Tu coinces tes mains dans les poches de ton uniforme, et avances dans les rues de la ville, sur le qui-vive. Une habitude qui ne te lâche pas. Ce n’est pas l’unique préoccupation qui trouve un point d’accroche dans ton esprit. Mia occupe une bonne place. Balancer des documents sur ton bureau t’indiquant, noir sur blanc, vos liens de sang comme vérité absolue, et la seconde d’après, planter un couteau sur le bois de ce même bureau, personne ne dirait que c’est un comportement sain. Être son frère. T’as souvent rêvé de trouver ta famille, de trouver tes géniteurs, découvrir tes origines, découvrir les raisons de ton abandon alors même que tu étais seulement âgé de quelques jours, si ce n’est quelques heures. Beaucoup d’incertitudes bercent ton quotidien, et les révélations de la Shadowhunter n’ont fait que les accentuer. Mauvaise blague ou vérité, tu n’as pas encore fait ton choix.

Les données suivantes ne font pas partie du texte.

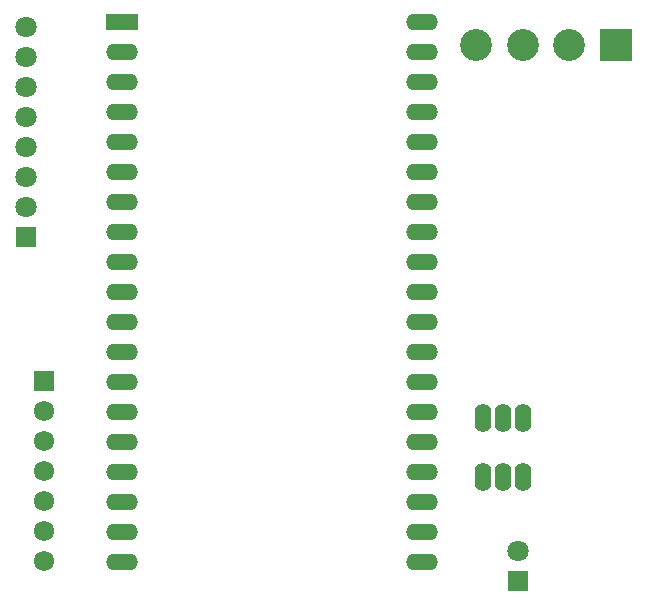
<source format=gts>
G04*
G04 #@! TF.GenerationSoftware,Altium Limited,Altium Designer,21.3.2 (30)*
G04*
G04 Layer_Color=8388736*
%FSTAX24Y24*%
%MOIN*%
G70*
G04*
G04 #@! TF.SameCoordinates,6B988B76-0ACF-4F39-8010-38100BFBF103*
G04*
G04*
G04 #@! TF.FilePolarity,Negative*
G04*
G01*
G75*
%ADD15O,0.0552X0.0946*%
%ADD16R,0.0710X0.0710*%
%ADD17C,0.0710*%
%ADD18C,0.1064*%
%ADD19R,0.1064X0.1064*%
%ADD20C,0.0678*%
%ADD21R,0.0678X0.0678*%
%ADD22R,0.1064X0.0552*%
%ADD23O,0.1064X0.0552*%
D15*
X051081Y0218D02*
D03*
X05175D02*
D03*
X052419D02*
D03*
Y023768D02*
D03*
X05175D02*
D03*
X051081D02*
D03*
D16*
X05225Y01835D02*
D03*
X03585Y0298D02*
D03*
D17*
X05225Y01935D02*
D03*
X03585Y0368D02*
D03*
Y0358D02*
D03*
Y0318D02*
D03*
Y0308D02*
D03*
Y0328D02*
D03*
Y0338D02*
D03*
Y0348D02*
D03*
D18*
X053959Y0362D02*
D03*
X0524D02*
D03*
X050841D02*
D03*
D19*
X055518D02*
D03*
D20*
X03645Y019D02*
D03*
Y02D02*
D03*
Y021D02*
D03*
Y022D02*
D03*
Y024D02*
D03*
Y023D02*
D03*
D21*
Y025D02*
D03*
D22*
X03905Y03697D02*
D03*
D23*
Y03597D02*
D03*
Y03497D02*
D03*
Y03397D02*
D03*
Y03297D02*
D03*
Y03197D02*
D03*
Y03097D02*
D03*
Y02997D02*
D03*
Y02897D02*
D03*
Y02797D02*
D03*
Y02697D02*
D03*
Y02597D02*
D03*
Y02497D02*
D03*
Y02397D02*
D03*
Y02297D02*
D03*
Y02197D02*
D03*
Y02097D02*
D03*
Y01997D02*
D03*
Y01897D02*
D03*
X04905Y03697D02*
D03*
Y03597D02*
D03*
Y03497D02*
D03*
Y03397D02*
D03*
Y03297D02*
D03*
Y03197D02*
D03*
Y03097D02*
D03*
Y02997D02*
D03*
Y02897D02*
D03*
Y02797D02*
D03*
Y02697D02*
D03*
Y02597D02*
D03*
Y02497D02*
D03*
Y02397D02*
D03*
Y02297D02*
D03*
Y02197D02*
D03*
Y02097D02*
D03*
Y01997D02*
D03*
Y01897D02*
D03*
M02*

</source>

Tu avances. Tes pas crissent contre le béton du trottoir. Tu continues jusqu’au premier croisement. Une voix résonne. Tu fronces les sourcils, ta main se pose instinctivement sur ton arme, attachée à ta ceinture. Tu te diriges vers la source du bruit. Tu déglutis lentement lorsque tu aperçois une maigre silhouette. La maigre luminosité t’apporte suffisamment pour que tu constates la vulnérabilité de l’individu. Pourtant, l’odeur qui parvient à tes narines te stoppe net. La silhouette sent la transpiration, la peur, le sang séché. La mort. Tes doigts se resserrent autour de la crosse de ton revolver. Tes pupilles la dévisagent dans la pénombre. Tu n’ignores pas le danger potentiel que cette présence inconnue représente. Ta voix balaye sa question. « Qu’est-ce que tu fais là ? Comment tu t’appelles? » craches-tu, froid. Lentement, tu supprimes les derniers mètres de distance.